By the end of 2012, a water resource allocation plan for 25 rivers that flow through more than one province will be put into use, limiting the amount of water that can be taken from the rivers by each of the provinces.
“We are doing our best to accelerate the process,” said Chen Ming, deputy head of the Water Resources Department at the Ministry of Water Resources. “Hopefully, the plan will come out by August.”
Water plan to take effect by 2012
The water resource allocation plan is one of the moves the ministry has taken to promote the implementation of the most stringent regulations in Chinese water resource management.
Announced in January by the State Council, the regulation set four “must-complete” targets by 2030, including limiting the country’s annual total water consumption to less than 700 billion cubic meters.
The regulation also asks the entire country to limit the scale of water exploitation, improve the efficiency of water usage and curb water pollution.
“There are no other countries that have set such detailed targets to restrict their own development by limiting usage of water resources,” Chen said.
China’s average per capita water capacity is 2,100 cu m, only 28 percent of the world’s per capita level. The annual average water shortfall is 50 billion cu m, according to the ministry.
In contrast with the severe water shortage, the efficiency of water usage is far below the world’s leading level.
“If we don’t change the way we use water resources, by 2030 the country’s average per capita water capacity will be only 1,730 cu m,” said Chen.
Anything below 1,700 cu m is deemed as “falling short with water”, according to the standard set by the United Nations Educational, Scientific and Cultural Organization.
According to international common practices, the exploitable water resources of a country must be less than 40 percent of its total water resources, otherwise the ecosystem will be largely damaged.
Chen said the first target in the regulation – the figure of 700 billion cu m annual total water consumption – was calculated after considering the necessary amount needed for development, the exploitable amount that the environment can afford and the principle of a properly tightened budget. The current figure is about 600 billion cu m.
Many cities rely heavily on water-consuming industries to boost the local economy. The central government has come up with several policies to deal with this situation.
The core is a plan called water resources assessment, which is completed in some cities before the environmental impact assessment. Newly built water-consuming projects must use recycled water or seawater during production to receive approval from the National Development and Reform Commission, Chen said.
He said the enterprises should also improve their production line to reduce the water consumption of each product.
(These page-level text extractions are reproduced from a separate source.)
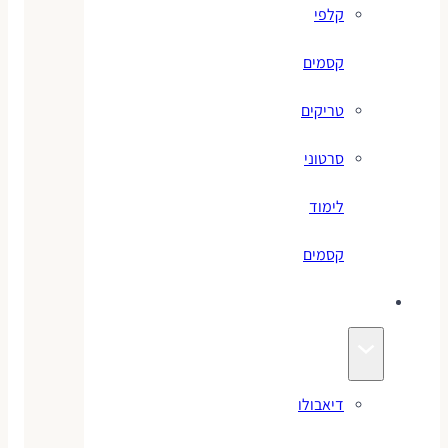
קלפי
קסמים
טריקים
סרטוני
לימוד
קסמים
ג׳אגלינג
דיאבולו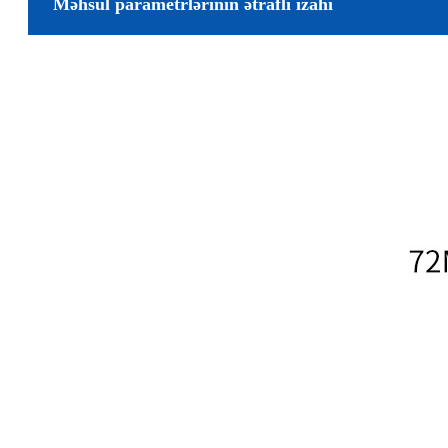
Məhsul parametrlərinin ətraflı izahı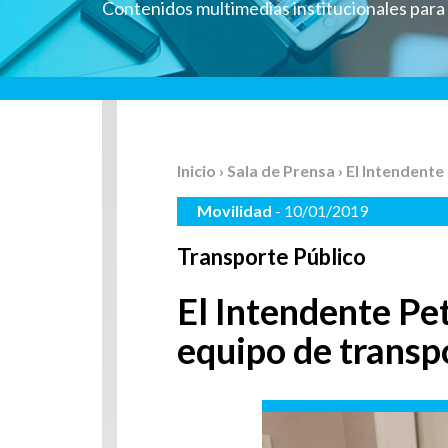
Contenidos multimedias institucionales par
Inicio
›
Sala de Prensa
› El Intendent
Movilidad
- 10/01/2019
Transporte Público
El Intendente Pe
equipo de transp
Those who do well will receive subsidies from government at various levels.
“If the enterprises were cows, there are both policies to lead and to force them to run,” said Chen. “But in the long run, they are sure to benefit from the policies.”
Chen emphasized that once the water quota is allocated to all provinces, it cannot be traded in the market, because the law system to explain the notion of water rights is still inadequate in China.
“Administrative measures and market mechanisms are now working in parallel in China,” he said. “The former one is currently in the lead because it hasn’t played enough of a role in the past. But the trend in the future is the latter one.”
A policy featuring the principle of water rights is undergoing a test run in Zhangye, Gansu province. Farmers there are given a water quota based on the scale of the land they are cultivating and the types of plants they grow. If they use less water than they are given, they can trade the quota left for money.
“Directly linking the concept of saving water and the farmers’ revenue together is probably the best way to promote this concept in this group of people,” Chen said.
Another part of work that is developing quickly is the construction of a nationwide monitoring system, Chen said.
The ministry currently only directly monitors about 30 percent of all the important rivers and reservoirs and relies on provincial governments for information about the rest of the bodies of water.
Within three years, a nationwide monitoring system will cover all major water-consuming enterprises, interprovincial river cross sections and important lakes and reservoirs, with more than 10,000 monitoring points transferring real-time data of water pumped from the water bodies.
“When reaching all the targets in 2030, changes in the mode we use water resources to boost economic development should also be finished,” said Chen.
“Then the country will start a whole new page in the way it consumes its water resources, with the growth in the annual water consumption stopping. Thus, a more stringent regulation is unnecessary in future if we can successfully implement this one.”